Sunday, January 06, 2008
A simple, elegant paper published in Science maps a certain type of dwarfism to the PCNT gene:
Using genetic linkage analysis, we find that biallelic loss-of-function mutations in the centrosomal pericentrin (PCNT) gene on chromosome 21q22.3 cause microcephalic osteodysplastic primordial dwarfism type II (MOPD II) in 25 patients. Adults with this rare inherited condition have an average height of 100 centimeters and a brain size comparable to that of a 3-month-old baby, but are of near-normal intelligence. Absence of PCNT results in disorganized mitotic spindles and missegregation of chromosomes.Perhaps the goal of genetics is to understand how genetic information becomes an organismal phenotype; I find this example fascinating. It appears that cells lacking pericentrin have abnormal chromosome segregation, which leads, in some fraction of cells, to arrest of the cell cycle and possibly cell death. Now as this happens from birth, the authors propose simply that fewer cells=smaller stature. It seems rather intuitive, but this is biology--intuition is not always the best guide to reality, and it's fun when things make sense.

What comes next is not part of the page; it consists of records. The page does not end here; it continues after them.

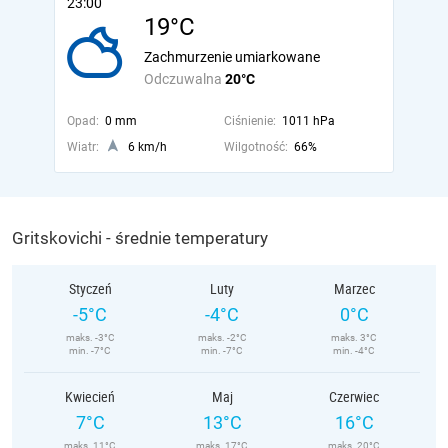
23:00
19°C
Zachmurzenie umiarkowane
Odczuwalna
20°C
Opad:
0 mm
Ciśnienie:
1011 hPa
Wiatr:
6 km/h
Wilgotność:
66%
Gritskovichi - średnie temperatury
Styczeń
Luty
Marzec
-5°C
-4°C
0°C
maks. -3°C
maks. -2°C
maks. 3°C
min. -7°C
min. -7°C
min. -4°C
Kwiecień
Maj
Czerwiec
7°C
13°C
16°C
maks. 11°C
maks. 17°C
maks. 20°C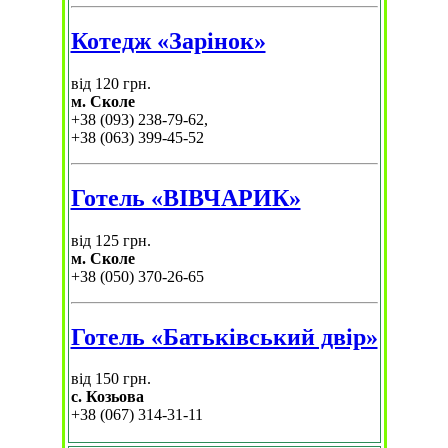
Котедж «Зарінок»
від 120 грн.
м. Сколе
+38 (093) 238-79-62,
+38 (063) 399-45-52
Готель «ВІВЧАРИК»
від 125 грн.
м. Сколе
+38 (050) 370-26-65
Готель «Батьківський двір»
від 150 грн.
с. Козьова
+38 (067) 314-31-11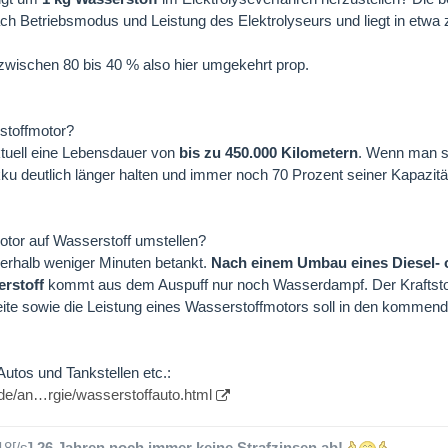
ach Betriebsmodus und Leistung des Elektrolyseurs und liegt in etw
wischen 80 bis 40 % also hier umgekehrt prop.
rstoffmotor?
ktuell eine Lebensdauer von
bis zu 450.000 Kilometern
. Wenn man s
ku deutlich länger halten und immer noch 70 Prozent seiner Kapazitä
tor auf Wasserstoff umstellen?
nerhalb weniger Minuten betankt.
Nach einem Umbau eines Diesel- 
rstoff
kommt aus dem Auspuff nur noch Wasserdampf
. Der Kraftst
eite sowie die Leistung eines Wasserstoffmotors soll in den kommen
Autos und Tankstellen etc.:
.de/an…rgie/wasserstoffauto.html
18[/s
] 26 Jahren noch immer keine Strafzinsen ab!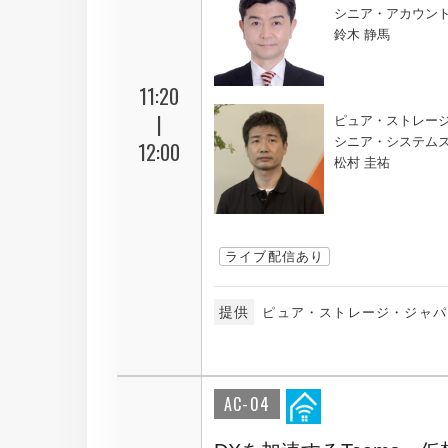
シニア・アカウン
鈴木 静馬
11:20
|
ピュア・ストレー
シニア・システム
12:00
松村 圭祐
ライブ配信あり
提供
ピュア・ストレージ・ジャパ
AC-04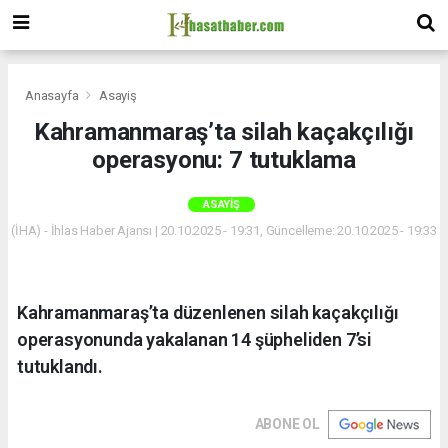
Anasayfa
Asayiş
Kahramanmaraş’ta silah kaçakçılığı
operasyonu: 7 tutuklama
ASAYIŞ
(İHA) - İhlas Haber Ajansı | 20.10.2025 - 19:31, Güncelleme: 20.10.2025 - 19:33
Kahramanmaraş’ta düzenlenen silah kaçakçılığı
operasyonunda yakalanan 14 şüpheliden 7’si
tutuklandı.
ABONE OL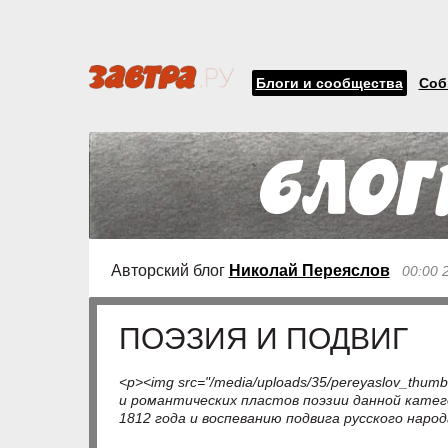
Блоги и сообщества
Соб
Авторский блог
Николай Переяслов
00:00 
ПОЭЗИЯ И ПОДВИГ
<p><img src="/media/uploads/35/pereyaslov_thumb
и романтических пластов поэзии данной кате
1812 года и воспеванию подвига русского народ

The authors note that a number of genes involved in microcephaly (ie. ASPM, MCPH1, etc.) are also involved in cell division. There's not much comment on this, but it does make sense these sorts of phenotypes (small stature, small brain) be affected by the rate at which cells divide or die.

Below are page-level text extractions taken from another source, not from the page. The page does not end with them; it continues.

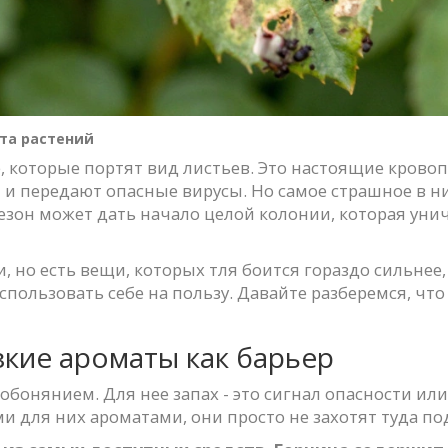
та растений
е, которые портят вид листьев. Это настоящие кров
 и передают опасные вирусы. Но самое страшное в ни
сезон может дать начало целой колонии, которая ун
и, но есть вещи, которых тля боится гораздо сильнее
спользовать себе на пользу. Давайте разберемся, чт
зкие ароматы как барьер
бонянием. Для нее запах - это сигнал опасности или
и для них ароматами, они просто не захотят туда по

Finally, having put together this nice paper, the authors take the well-deserved liberty of a little speculation:
There is an ongoing debate as to whether the Late Pleistocene hominid fossils from the island of Flores, Indonesia, represent a diminutive, small-brained new species, Homo floresiensis, or pathological modern humans. We note that individuals with MOPD II have several features in common with Homo floresiensis, including an adult height of 100 cm, grossly normal intelligence despite severely restricted brain size, absence of a sloping microcephalic morphology, and a number of minor morphological features including facial asymmetry, small chin, abnormal teeth, and subtle bony anomalies of the hand and wrist. Given these similarities, it is tempting to hypothesize that the Indonesian diminutive hominids were in fact humans with MOPD II. With the identification of the genetic basis of MOPD II, this hypothesis may soon be testable.